▶ [What you will do]: Repeat each of the records below word for word, keeping every line and character unchanged.
[[ Information supplied, beginning ]]
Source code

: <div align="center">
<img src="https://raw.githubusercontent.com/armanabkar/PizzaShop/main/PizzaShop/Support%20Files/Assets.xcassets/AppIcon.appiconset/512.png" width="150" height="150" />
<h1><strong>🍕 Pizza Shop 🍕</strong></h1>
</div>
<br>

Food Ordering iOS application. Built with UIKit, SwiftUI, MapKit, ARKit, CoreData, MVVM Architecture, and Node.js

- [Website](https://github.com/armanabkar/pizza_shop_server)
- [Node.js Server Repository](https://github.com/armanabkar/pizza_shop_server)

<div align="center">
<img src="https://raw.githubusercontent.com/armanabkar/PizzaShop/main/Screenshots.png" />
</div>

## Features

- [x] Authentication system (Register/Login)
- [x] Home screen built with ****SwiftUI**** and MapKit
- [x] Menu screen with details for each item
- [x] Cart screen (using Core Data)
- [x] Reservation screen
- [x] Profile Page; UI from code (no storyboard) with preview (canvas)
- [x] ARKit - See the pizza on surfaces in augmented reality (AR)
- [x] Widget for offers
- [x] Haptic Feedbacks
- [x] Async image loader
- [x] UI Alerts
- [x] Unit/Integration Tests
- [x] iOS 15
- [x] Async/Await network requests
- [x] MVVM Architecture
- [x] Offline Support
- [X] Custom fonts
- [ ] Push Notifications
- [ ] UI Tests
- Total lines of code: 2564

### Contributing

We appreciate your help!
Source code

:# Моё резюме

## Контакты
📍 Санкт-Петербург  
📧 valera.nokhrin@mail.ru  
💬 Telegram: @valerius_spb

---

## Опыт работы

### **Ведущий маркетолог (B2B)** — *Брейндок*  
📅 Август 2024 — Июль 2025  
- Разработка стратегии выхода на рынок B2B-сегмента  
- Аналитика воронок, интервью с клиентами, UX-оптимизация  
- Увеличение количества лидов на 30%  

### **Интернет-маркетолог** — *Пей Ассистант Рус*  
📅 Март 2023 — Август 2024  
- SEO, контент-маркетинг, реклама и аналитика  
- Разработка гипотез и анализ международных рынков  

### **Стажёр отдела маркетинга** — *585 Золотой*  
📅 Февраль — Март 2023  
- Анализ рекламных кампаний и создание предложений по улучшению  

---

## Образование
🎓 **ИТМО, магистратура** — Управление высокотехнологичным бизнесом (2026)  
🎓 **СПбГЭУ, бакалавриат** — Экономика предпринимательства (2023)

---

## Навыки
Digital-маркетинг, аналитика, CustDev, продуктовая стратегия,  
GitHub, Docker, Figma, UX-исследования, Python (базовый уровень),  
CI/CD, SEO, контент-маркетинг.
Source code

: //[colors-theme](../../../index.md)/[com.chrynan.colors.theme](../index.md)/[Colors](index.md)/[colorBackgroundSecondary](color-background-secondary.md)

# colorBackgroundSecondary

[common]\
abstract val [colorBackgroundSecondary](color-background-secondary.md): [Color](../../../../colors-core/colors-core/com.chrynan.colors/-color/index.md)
[[ Information supplied, end ]]
▶ [Response to the task]:
Source code

: <div align="center">
<img src="https://raw.githubusercontent.com/armanabkar/PizzaShop/main/PizzaShop/Support%20Files/Assets.xcassets/AppIcon.appiconset/512.png" width="150" height="150" />
<h1><strong>🍕 Pizza Shop 🍕</strong></h1>
</div>
<br>

Food Ordering iOS application. Built with UIKit, SwiftUI, MapKit, ARKit, CoreData, MVVM Architecture, and Node.js

- [Website](https://github.com/armanabkar/pizza_shop_server)
- [Node.js Server Repository](https://github.com/armanabkar/pizza_shop_server)

<div align="center">
<img src="https://raw.githubusercontent.com/armanabkar/PizzaShop/main/Screenshots.png" />
</div>

## Features

- [x] Authentication system (Register/Login)
- [x] Home screen built with ****SwiftUI**** and MapKit
- [x] Menu screen with details for each item
- [x] Cart screen (using Core Data)
- [x] Reservation screen
- [x] Profile Page; UI from code (no storyboard) with preview (canvas)
- [x] ARKit - See the pizza on surfaces in augmented reality (AR)
- [x] Widget for offers
- [x] Haptic Feedbacks
- [x] Async image loader
- [x] UI Alerts
- [x] Unit/Integration Tests
- [x] iOS 15
- [x] Async/Await network requests
- [x] MVVM Architecture
- [x] Offline Support
- [X] Custom fonts
- [ ] Push Notifications
- [ ] UI Tests
- Total lines of code: 2564

### Contributing

We appreciate your help!
Source code

:# Моё резюме

## Контакты
📍 Санкт-Петербург  
📧 valera.nokhrin@mail.ru  
💬 Telegram: @valerius_spb

---

## Опыт работы

### **Ведущий маркетолог (B2B)** — *Брейндок*  
📅 Август 2024 — Июль 2025  
- Разработка стратегии выхода на рынок B2B-сегмента  
- Аналитика воронок, интервью с клиентами, UX-оптимизация  
- Увеличение количества лидов на 30%  

### **Интернет-маркетолог** — *Пей Ассистант Рус*  
📅 Март 2023 — Август 2024  
- SEO, контент-маркетинг, реклама и аналитика  
- Разработка гипотез и анализ международных рынков  

### **Стажёр отдела маркетинга** — *585 Золотой*  
📅 Февраль — Март 2023  
- Анализ рекламных кампаний и создание предложений по улучшению  

---

## Образование
🎓 **ИТМО, магистратура** — Управление высокотехнологичным бизнесом (2026)  
🎓 **СПбГЭУ, бакалавриат** — Экономика предпринимательства (2023)

---

## Навыки
Digital-маркетинг, аналитика, CustDev, продуктовая стратегия,  
GitHub, Docker, Figma, UX-исследования, Python (базовый уровень),  
CI/CD, SEO, контент-маркетинг.
Source code

: //[colors-theme](../../../index.md)/[com.chrynan.colors.theme](../index.md)/[Colors](index.md)/[colorBackgroundSecondary](color-background-secondary.md)

# colorBackgroundSecondary

[common]\
abstract val [colorBackgroundSecondary](color-background-secondary.md): [Color](../../../../colors-core/colors-core/com.chrynan.colors/-color/index.md)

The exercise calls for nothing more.